The vertices where the shear yield surface meets the tensile and compressive yield surfaces also need to be handled. Smoothing is also used here. This uses a new type of smoothing. For the case at hand only two yield surfaces and flow potentials need to be smoothed (there are no points where three or more yield surfaces get close to each other) and only in 2D space, and a single parameter ss can be used. The parameter ss has the units of stress. At any point (p,q,i)(p, q, i) order the 3 yield function values, and denote the largest by AA, the second largest by BB and the smallest by CC:

ABCA\geq B\geq C

Then the single, smoothed yield function is defined to be

f={A   if  AB+sA+B+s2sπcos((BA)π2s) .f = \left\{ \begin{array}{ll} A & \ \ \ \text{if}\ \ A\geq B+s \\ \frac{A+B+s}{2} - \frac{s}{\pi}\cos\left(\frac{(B-A)\pi}{2s}\right) \ . \end{array} \right.

The derivative of the flow potential is smoothed similarly.

Constraints and assumptions concerning parameters

The friction angle and cohesion should be positive, and the dilation angle should be non-negative. Furthermore, the MOOSE user must ensure that ψϕ .\psi \leq \phi \ . These conditions should be satisfied for all values of the internal parameter i0i_{0}. MOOSE checks that these conditions hold for i0=0i_{0}=0 only.

The tensile and compressive strength must satisfy STSC ,S_{T} \geq -S_{C} \ , otherwise the caps'' are swapped and the assumption of a convex yield surface is violated. MOOSE checks this condition holds for i1=0i_{1}=0 only: the MOOSE user must ensure that it actually holds for all values of the internal parameter

The smoothing parameter ss must be chosen carefully. At no time should the tensile cap mix with the compressive cap via smoothing, otherwise this typically means that no stress is admissible and MOOSE will never converge. For instance, if ST=1=SCS_{T}=1=S_{C}, then a smoothing parameter of 0.1 is fine, but a smoothing parameter 2\geq 2 will cause mixing of tension with compression. The MOOSE user must ensure that this holds for all values of the internal parameters.

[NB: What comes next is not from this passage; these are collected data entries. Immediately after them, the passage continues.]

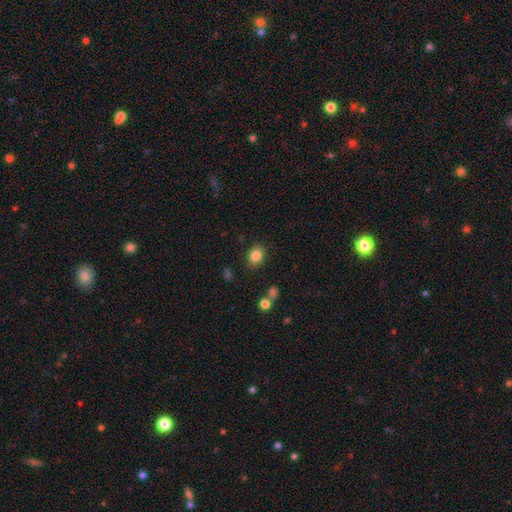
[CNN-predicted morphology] This is clearly a smooth galaxy (84%). How rounded: possibly round (51%). Merging: clearly none (83%).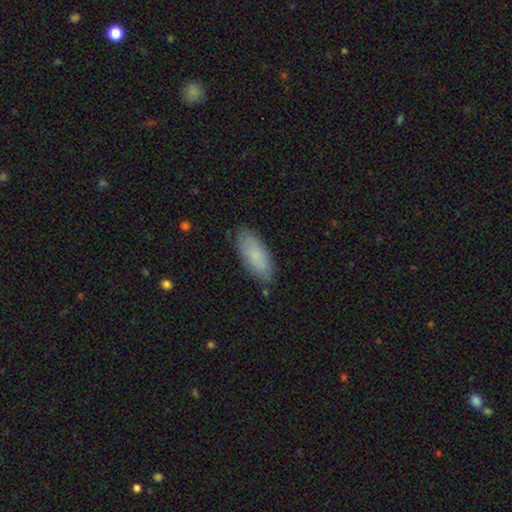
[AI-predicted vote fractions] Smooth or featured? Predicted: smooth (p=0.81). How rounded? Predicted: in between (p=0.80). Merging? Predicted: none (p=0.81).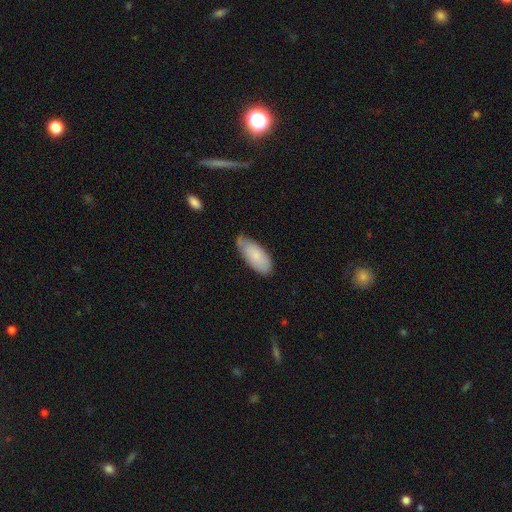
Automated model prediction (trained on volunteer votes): Overall: smooth (81%). How rounded: in between (87%). Merging: none (60%; minor disturbance 33%).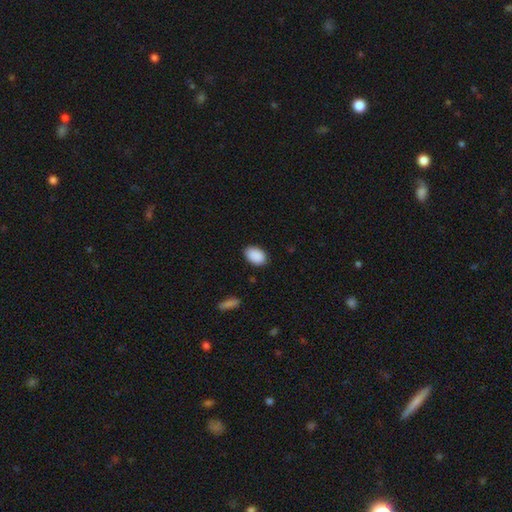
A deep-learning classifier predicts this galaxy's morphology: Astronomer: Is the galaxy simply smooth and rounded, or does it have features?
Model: smooth — 91%.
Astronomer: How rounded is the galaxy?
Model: in between — 88%.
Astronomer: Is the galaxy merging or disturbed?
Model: none — 87%.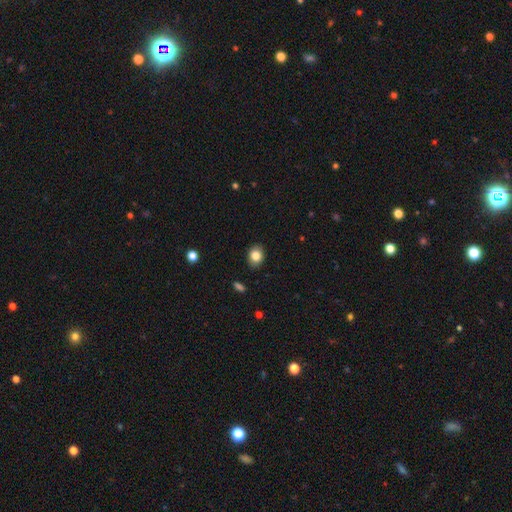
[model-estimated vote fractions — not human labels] Smooth or featured?
  - smooth: 83% *
  - star or artifact: 9%
  - featured or disk: 8%
How rounded?
  - in between: 56% *
  - round: 43%
  - cigar-shaped: 1%
Merging?
  - none: 88% *
  - minor disturbance: 9%
  - major disturbance: 2%
  - merger: 1%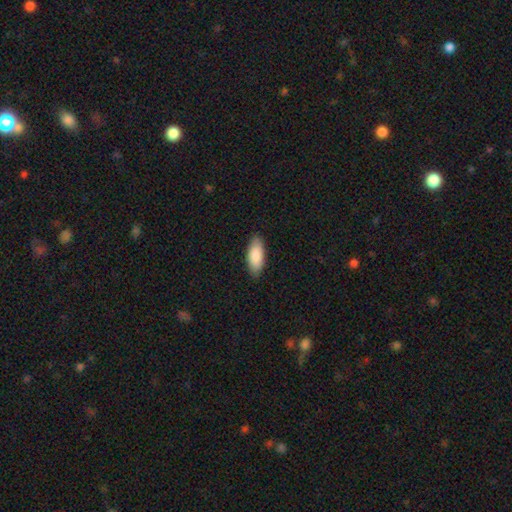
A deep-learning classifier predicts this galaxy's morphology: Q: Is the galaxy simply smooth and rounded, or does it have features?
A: smooth — 88%.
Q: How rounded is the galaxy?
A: in between — 81%.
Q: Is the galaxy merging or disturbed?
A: none — 87%.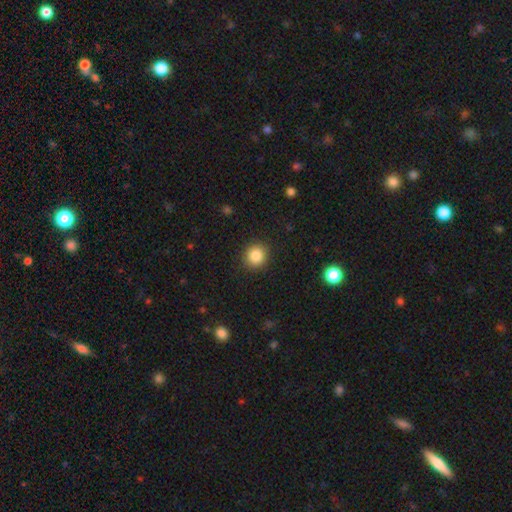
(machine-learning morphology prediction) The model was most divided on "smooth or featured": smooth: 86%, star or artifact: 10%, featured or disk: 4%. More confident: merging — none (90%); how rounded — round (88%).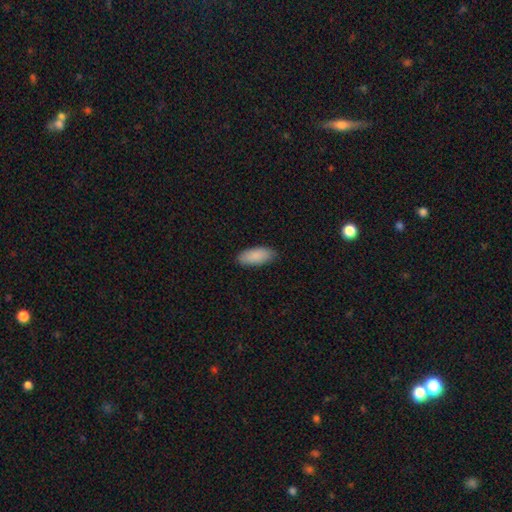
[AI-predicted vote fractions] This is clearly a smooth galaxy (89%). How rounded: clearly in between (83%). Merging: clearly none (86%).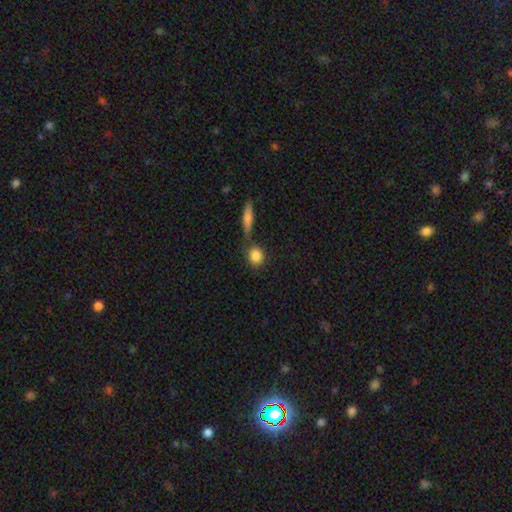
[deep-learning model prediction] Smooth or featured? Predicted: smooth (p=0.85). How rounded? Predicted: round (p=0.69). Merging? Predicted: none (p=0.70).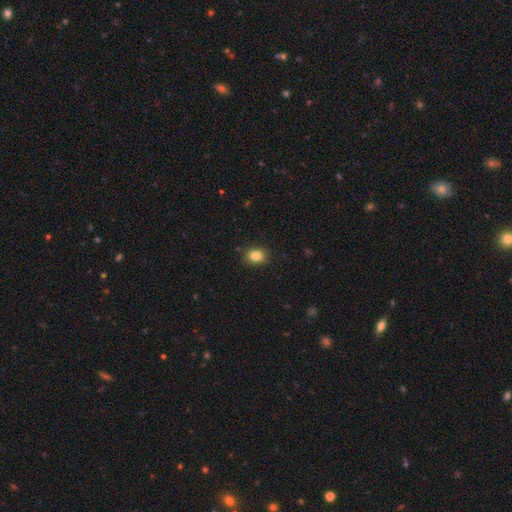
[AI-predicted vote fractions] A smooth galaxy with no disk features (85%) that is in between round and cigar-shaped (54%). Merging: none (88%).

The tip-smoothing parameter sts_{t} is important, even if the tensile cap completely chops off the shear-cone's tip. This is because MOOSE can explore regions of parameter space where the cone's tip is exposed.

It is vital that the smoothing parameters ss and sts_{t} are chosen so that the yield surface is not wildly varying around q=0q=0, otherwise poor convergence of the return-map process will occur.

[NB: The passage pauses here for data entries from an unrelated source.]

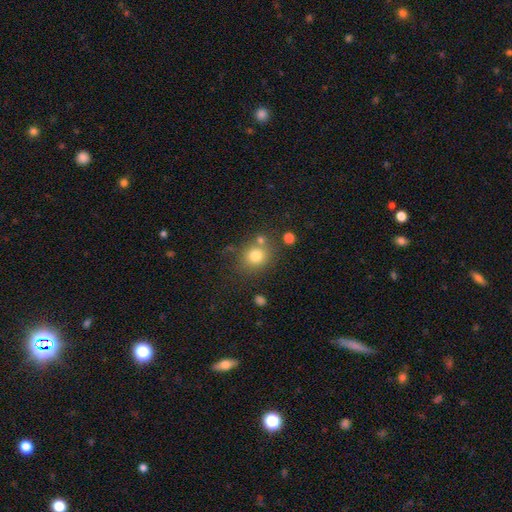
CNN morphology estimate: Q: Smooth or featured?
A: smooth (78%); runner-up: star or artifact (13%)
Q: How rounded?
A: round (79%); runner-up: in between (20%)
Q: Merging?
A: none (69%); runner-up: merger (15%)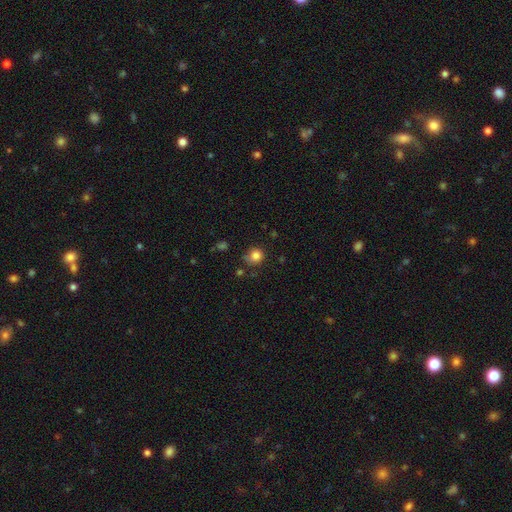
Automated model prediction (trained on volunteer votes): Q: Smooth or featured?
A: smooth (83%); runner-up: star or artifact (12%)
Q: How rounded?
A: round (87%); runner-up: in between (12%)
Q: Merging?
A: none (69%); runner-up: minor disturbance (21%)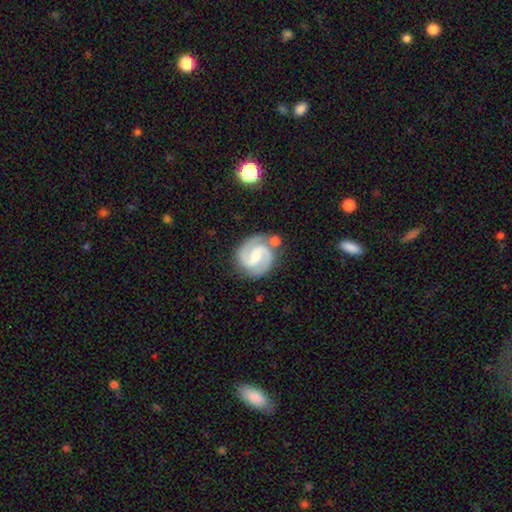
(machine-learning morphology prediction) The model was most divided on "bulge size": small: 44%, moderate: 38%, none: 13%, large: 4%, dominant: 1%. Remaining: spiral arms — yes (98%); edge-on disk — no (98%); spiral arm count — 2 (93%); smooth or featured — featured or disk (90%); merging — none (75%); spiral winding — medium (52%); bar — weak (49%).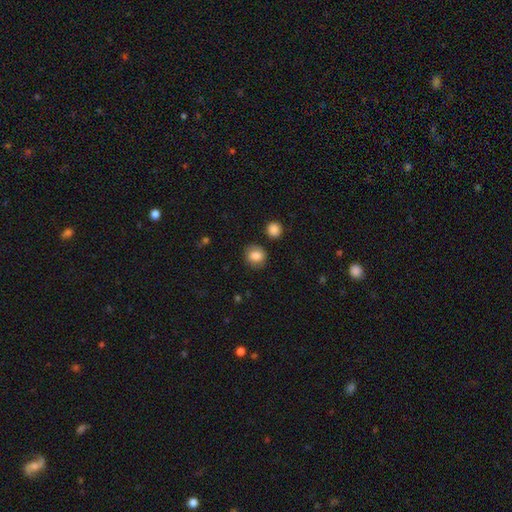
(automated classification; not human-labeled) Smooth or featured? Predicted: smooth (p=0.82). How rounded? Predicted: round (p=0.77). Merging? Predicted: none (p=0.80).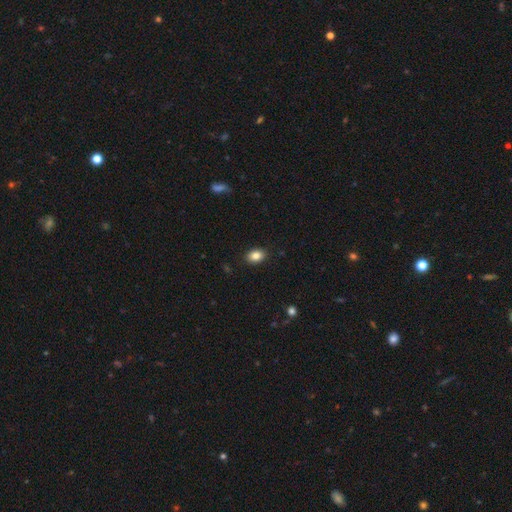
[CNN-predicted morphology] Smooth or featured? smooth (85%)
How rounded? in between (79%)
Merging? none (89%)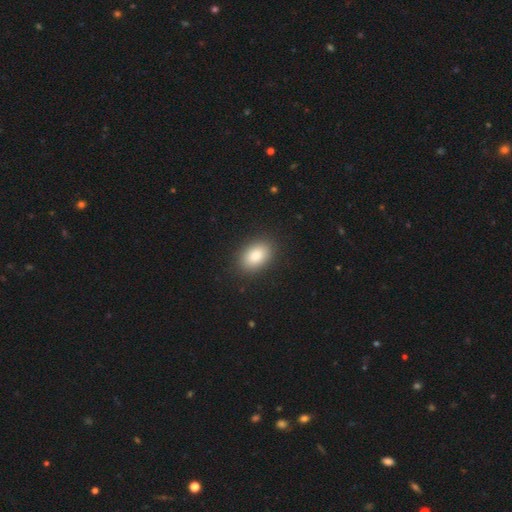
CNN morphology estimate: Smooth or featured? smooth (86%)
How rounded? in between (87%)
Merging? none (88%)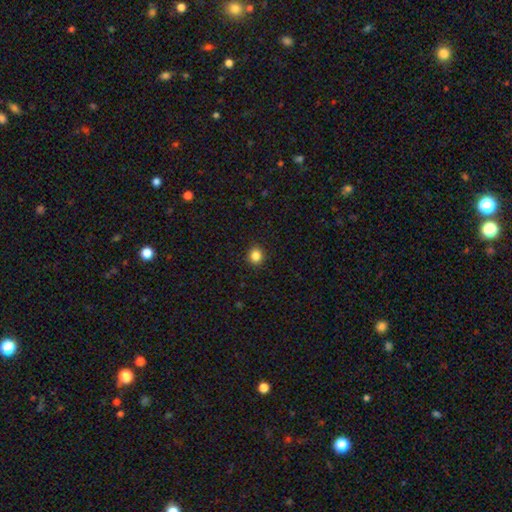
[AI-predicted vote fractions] A smooth galaxy with no disk features (85%) that is round (86%).

Vote fractions:
- Smooth or featured? smooth: 85% / star or artifact: 11% / featured or disk: 4%
- How rounded? round: 86% / in between: 13% / cigar-shaped: 1%
- Merging? none: 92% / minor disturbance: 5% / major disturbance: 2% / merger: 1%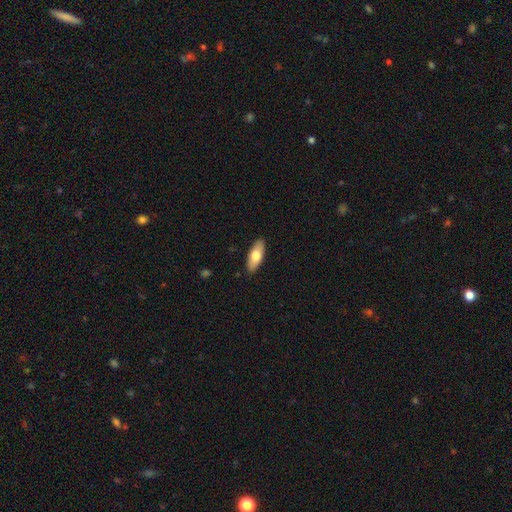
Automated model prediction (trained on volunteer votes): A smooth galaxy with no disk features (74%) that is in between round and cigar-shaped (76%).

Vote fractions:
- Smooth or featured? smooth: 74% / featured or disk: 21% / star or artifact: 6%
- How rounded? in between: 76% / cigar-shaped: 22% / round: 2%
- Merging? none: 89% / minor disturbance: 8% / major disturbance: 2% / merger: 1%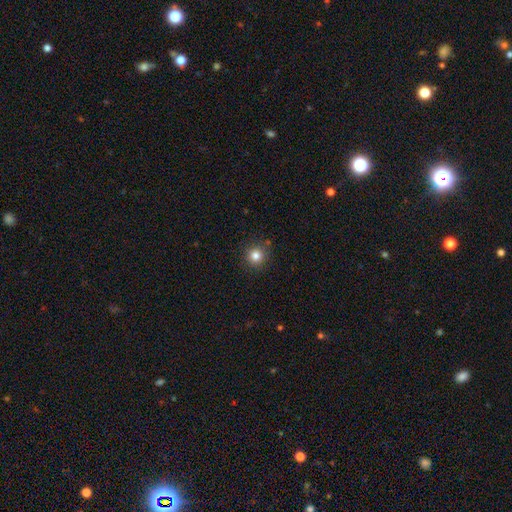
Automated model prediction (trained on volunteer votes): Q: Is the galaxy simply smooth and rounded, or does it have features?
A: smooth — 82%.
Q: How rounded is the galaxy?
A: round — 94%.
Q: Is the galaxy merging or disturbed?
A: none — 89%.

It is assumed that the elasticity tensor has the following symmetries:

Eijkl=Ejikl=Eijlk=Eklij ,E_{ijkl} = E_{jikl} = E_{ijlk} = E_{klij} \ , (9)

and that

0=Ezzij   if   ij ,0 = E_{zzij} \ \ \ \text{if}\ \ \ i\neq j \ ,

and that

Exzxz=Eyzyz ,E_{xzxz} = E_{yzyz} \ ,

and that

0=Exzij   unless (i,j)=(z,x)   or (i,j)=(x,z) .0 = E_{xzij} \ \ \text{ unless } (i, j) = (z, x) \ \ \text{ or } (i, j) = (x, z) \ . (10)

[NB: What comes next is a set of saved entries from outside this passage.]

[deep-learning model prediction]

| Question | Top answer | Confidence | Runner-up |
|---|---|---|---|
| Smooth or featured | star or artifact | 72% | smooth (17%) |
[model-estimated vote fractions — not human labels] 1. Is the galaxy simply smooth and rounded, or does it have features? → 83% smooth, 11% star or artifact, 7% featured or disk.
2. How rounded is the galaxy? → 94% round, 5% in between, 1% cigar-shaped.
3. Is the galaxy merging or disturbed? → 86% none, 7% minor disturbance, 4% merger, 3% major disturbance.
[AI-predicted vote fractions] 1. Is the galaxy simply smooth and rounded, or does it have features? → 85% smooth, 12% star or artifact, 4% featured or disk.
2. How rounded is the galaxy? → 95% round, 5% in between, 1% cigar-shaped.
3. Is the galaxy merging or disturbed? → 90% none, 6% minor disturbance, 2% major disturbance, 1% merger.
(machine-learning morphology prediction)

These are quite standard conditions that hold for all non-Cosserat materials to our knowledge.

Technical discussions

Unknowns and the convergence criterion

The return-map problem Eq. (8) is solved as a 3×33\times 3 system consisting of the first 3 equations, and substituting the fourth and fifth equations wherever needed. The three unknowns are pp, qq and γE=γEzzzz\gamma_{E}=\gamma E_{zzzz}, which all have the same units. Convergence is deemed to be achieved when the sum of squares of the residuals of these 3 equations is less than a user-defined tolerance.

Iterative procedure and initial guesses

A Newton-Raphson process is used, along with a cubic line-search. The process may be initialized with the solution that is correct for perfect plasticity (no hardening) and no smoothing, if the user desires. Smoothing adds nonlinearities, so this initial guess will not always be the exact answer. For hardening, it is not always advantageous to initialize the Newton-Raphson process in this way, as the yield surfaces can move dramatically during the return process.

Sub-stepping the strain increments

Because of the difficulties encountered during the Newton-Raphson process during rapidly hardening/softening moduli, it is possible to subdivide the applied strain increment, δϵ\delta\epsilon, into smaller sub-steps, and do multiple return-map processes. The final returned configuration will then be dependent on the number of sub-steps. While this is simply illustrating the non-uniqueness of plasticity problems, in my experience it does adversely affect MOOSE's nonlinear convergence as some Residual calculations will take more sub-steps than other Residual calculations: in effect this is reducing the accuracy of the Jacobian.

The consistent tangent operator

MOOSE's Jacobian depends on the derivative

Hijkl=δσijδϵkl .H_{ijkl} = \frac{\delta\sigma_{ij}}{\delta \epsilon_{kl}} \ .

The quantity HH is called the consistent tangent operator. For pure elasticity it is simply the elastic tensor, EE, but it is more complicated for plasticity. Note that a small δϵkl\delta\epsilon_{kl} simply changes δσtrial\delta\sigma^{\mathrm{trial}}, so HH is capturing the change of the returned stress (δσ\delta\sigma) with respect to a change in the trial stress (δσtrial\delta\sigma^{\mathrm{trial}}). In (p,q)(p,q) language, we need to the sx derivatives

δ(p,q,γ)δ(ptrial,qtrial) .\frac{\delta (p, q, \gamma)}{\delta (p^{\mathrm{trial}}, q^{\mathrm{trial}})} \ .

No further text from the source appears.